Start of Block

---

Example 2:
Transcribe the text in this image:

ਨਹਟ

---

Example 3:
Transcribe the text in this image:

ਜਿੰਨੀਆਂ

End of Block

* PROBLEM REQUIREMENTS: Everything in the listing must be written out again without any change.

* RESULT OF THE TASK:
---

Example 2:
Transcribe the text in this image:

ਨਹਟ

---

Example 3:
Transcribe the text in this image:

ਜਿੰਨੀਆਂ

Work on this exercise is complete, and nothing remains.